Ndlovu is known in ANC structures and viewed by some members as a grounded force, accessible and a humble leader, he is a former branch chair, zonal secretary, and zonal chairperson the position he held until elected to the ANC Provincial Executive Committee in June 2022 in Gauteng.

== Political career ==
Ndlovu was a member of the Provincial Executive Committee of the ANC Youth League's branch in Gauteng. In the 2019 general election, he was ranked 39th on the ANC's provincial party and could not make it since ANC won 37 seats. Immediately after the elections Parks Tau who was number 8 on the list of Gauteng legislature, was appointed as deputy minister in the Cyril Ramaphosa administration, making Thulani Ndlovu number 38 on the list. The ANC however informed Ndlovu that the alliance was not fully represented and he had to make way for Dumisani Dakile who was number 41 on the list. The ANCYL and those close to Tiblon Ndlovu viewed this as undermining the list and tempering with processes. However, he was sworn into the legislature on 26 November 2019 to fill a casual vacancy arising from the death of Thuliswa Nkabinde-Khawe.

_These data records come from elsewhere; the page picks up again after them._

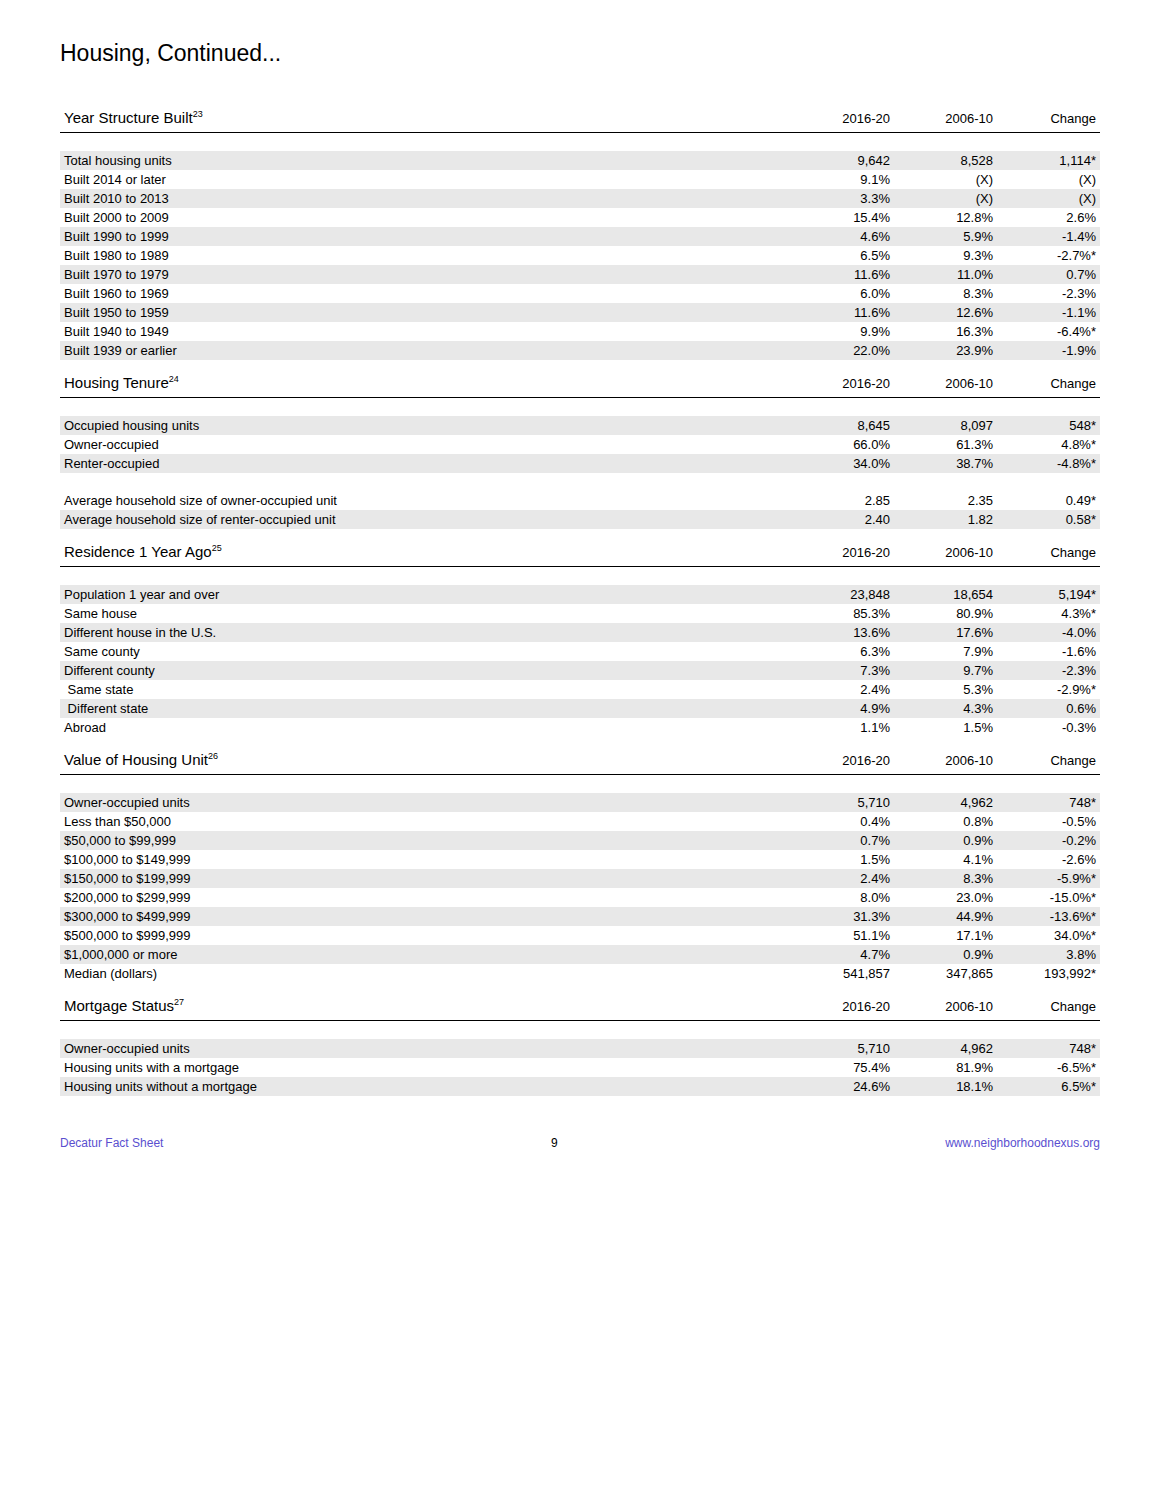Housing, Continued...
| Year Structure Built 23 | 2016-20 | 2006-10 | Change |
| Total housing units | 9,642 | 8,528 | 1,114* |
| Built 2014 or later | 9.1% | (X) | (X) |
| Built 2010 to 2013 | 3.3% | (X) | (X) |
| Built 2000 to 2009 | 15.4% | 12.8% | 2.6% |
| Built 1990 to 1999 | 4.6% | 5.9% | -1.4% |
| Built 1980 to 1989 | 6.5% | 9.3% | -2.7%* |
| Built 1970 to 1979 | 11.6% | 11.0% | 0.7% |
| Built 1960 to 1969 | 6.0% | 8.3% | -2.3% |
| Built 1950 to 1959 | 11.6% | 12.6% | -1.1% |
| Built 1940 to 1949 | 9.9% | 16.3% | -6.4%* |
| Built 1939 or earlier | 22.0% | 23.9% | -1.9% |
| Housing Tenure 24 | 2016-20 | 2006-10 | Change |
| Occupied housing units | 8,645 | 8,097 | 548* |
| Owner-occupied | 66.0% | 61.3% | 4.8%* |
| Renter-occupied | 34.0% | 38.7% | -4.8%* |
| Average household size of owner-occupied unit | 2.85 | 2.35 | 0.49* |
| Average household size of renter-occupied unit | 2.40 | 1.82 | 0.58* |
| Residence 1 Year Ago 25 | 2016-20 | 2006-10 | Change |
| Population 1 year and over | 23,848 | 18,654 | 5,194* |
| Same house | 85.3% | 80.9% | 4.3%* |
| Different house in the U.S. | 13.6% | 17.6% | -4.0% |
| Same county | 6.3% | 7.9% | -1.6% |
| Different county | 7.3% | 9.7% | -2.3% |
| Same state | 2.4% | 5.3% | -2.9%* |
| Different state | 4.9% | 4.3% | 0.6% |
| Abroad | 1.1% | 1.5% | -0.3% |
| Value of Housing Unit 26 | 2016-20 | 2006-10 | Change |
| Owner-occupied units | 5,710 | 4,962 | 748* |
| Less than $50,000 | 0.4% | 0.8% | -0.5% |
| $50,000 to $99,999 | 0.7% | 0.9% | -0.2% |
| $100,000 to $149,999 | 1.5% | 4.1% | -2.6% |
| $150,000 to $199,999 | 2.4% | 8.3% | -5.9%* |
| $200,000 to $299,999 | 8.0% | 23.0% | -15.0%* |
| $300,000 to $499,999 | 31.3% | 44.9% | -13.6%* |
| $500,000 to $999,999 | 51.1% | 17.1% | 34.0%* |
| $1,000,000 or more | 4.7% | 0.9% | 3.8% |
| Median (dollars) | 541,857 | 347,865 | 193,992* |
| Mortgage Status 27 | 2016-20 | 2006-10 | Change |
| Owner-occupied units | 5,710 | 4,962 | 748* |
| Housing units with a mortgage | 75.4% | 81.9% | -6.5%* |
| Housing units without a mortgage | 24.6% | 18.1% | 6.5%* |
Decatur Fact Sheet 9 www.neighborhoodnexus.org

In early December 2020, the ANC reportedly asked Ndlovu to consider resigning from the legislature so that his seat could be taken up by Parks Tau, who was expected to be appointed to the Gauteng Executive Council. The ANC Youth League scorned the request in a statement and, according to News24, backed Ndlovu when he refused to resign. Ndlovu remained in his legislative seat and in July 2022 he was elected to a four-year term on the Provincial Executive Committee of the mainstream ANC's Gauteng branch.